--- Provided entries Enclosed Below ---

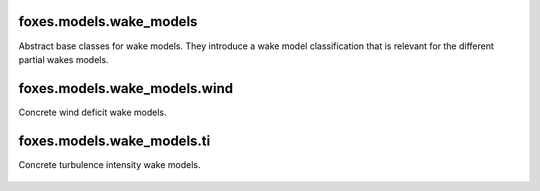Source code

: foxes.models.wake_models
------------------------
Abstract base classes for wake models. They introduce a wake model
classification that is relevant for the different partial 
wakes models.

    .. python-apigen-group:: models.wake_models

foxes.models.wake_models.wind
-----------------------------
Concrete wind deficit wake models.

    .. python-apigen-group:: models.wake_models.wind

foxes.models.wake_models.ti
---------------------------
Concrete turbulence intensity wake models.

    .. python-apigen-group:: models.wake_models.ti
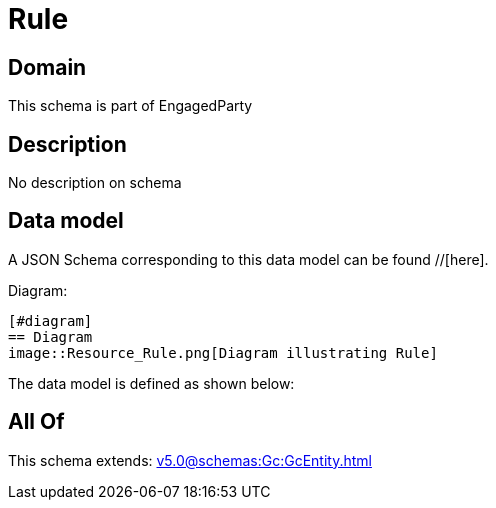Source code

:= Rule

[#domain]
== Domain

This schema is part of EngagedParty

[#description]
== Description
No description on schema


[#data_model]
== Data model

A JSON Schema corresponding to this data model can be found //[here].

Diagram:

            [#diagram]
            == Diagram
            image::Resource_Rule.png[Diagram illustrating Rule]
            

The data model is defined as shown below:


[#all_of]
== All Of

This schema extends: xref:v5.0@schemas:Gc:GcEntity.adoc[]

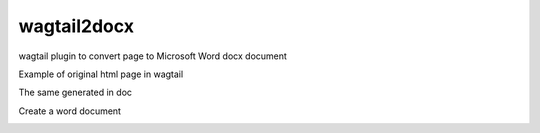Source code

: wagtail2docx
================================================================================
wagtail plugin to convert page to Microsoft Word docx document

Example of original html page in wagtail

.. image::  media/original_html.png

The same generated in doc

.. image::  media/word_page.png

Create a word document

.. image::  media/settings.png

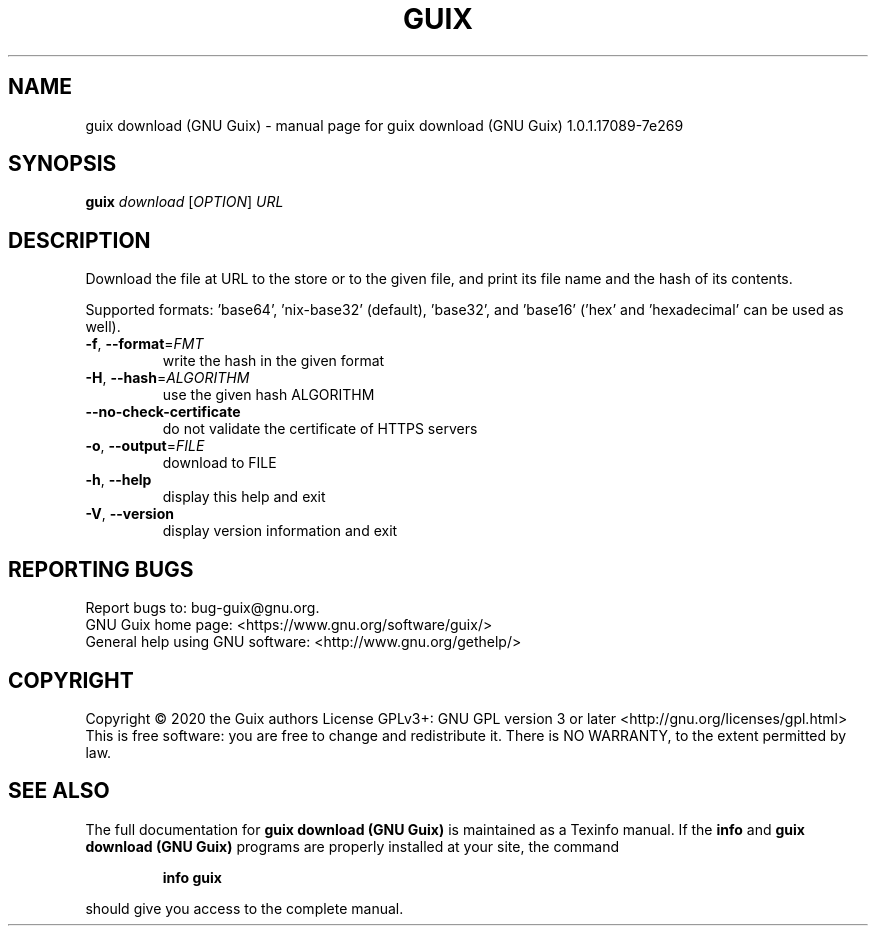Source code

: .\" DO NOT MODIFY THIS FILE!  It was generated by help2man 1.47.13.
.TH GUIX DOWNLOAD (GNU GUIX) "1" "May 2020" "GNU" "User Commands"
.SH NAME
guix download (GNU Guix) \- manual page for guix download (GNU Guix) 1.0.1.17089-7e269
.SH SYNOPSIS
.B guix
\fI\,download \/\fR[\fI\,OPTION\/\fR] \fI\,URL\/\fR
.SH DESCRIPTION
Download the file at URL to the store or to the given file, and print its
file name and the hash of its contents.
.PP
Supported formats: 'base64', 'nix\-base32' (default), 'base32',
and 'base16' ('hex' and 'hexadecimal' can be used as well).
.TP
\fB\-f\fR, \fB\-\-format\fR=\fI\,FMT\/\fR
write the hash in the given format
.TP
\fB\-H\fR, \fB\-\-hash\fR=\fI\,ALGORITHM\/\fR
use the given hash ALGORITHM
.TP
\fB\-\-no\-check\-certificate\fR
do not validate the certificate of HTTPS servers
.TP
\fB\-o\fR, \fB\-\-output\fR=\fI\,FILE\/\fR
download to FILE
.TP
\fB\-h\fR, \fB\-\-help\fR
display this help and exit
.TP
\fB\-V\fR, \fB\-\-version\fR
display version information and exit
.SH "REPORTING BUGS"
Report bugs to: bug\-guix@gnu.org.
.br
GNU Guix home page: <https://www.gnu.org/software/guix/>
.br
General help using GNU software: <http://www.gnu.org/gethelp/>
.SH COPYRIGHT
Copyright \(co 2020 the Guix authors
License GPLv3+: GNU GPL version 3 or later <http://gnu.org/licenses/gpl.html>
.br
This is free software: you are free to change and redistribute it.
There is NO WARRANTY, to the extent permitted by law.
.SH "SEE ALSO"
The full documentation for
.B guix download (GNU Guix)
is maintained as a Texinfo manual.  If the
.B info
and
.B guix download (GNU Guix)
programs are properly installed at your site, the command
.IP
.B info guix
.PP
should give you access to the complete manual.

--- End of Enclosed Provided entries ---

> [Instructions for the task]: For the string "hash", show each line of the listing where it appears.

> [Written response]:
file name and the hash of its contents.
write the hash in the given format
\fB\-H\fR, \fB\-\-hash\fR=\fI\,ALGORITHM\/\fR
use the given hash ALGORITHM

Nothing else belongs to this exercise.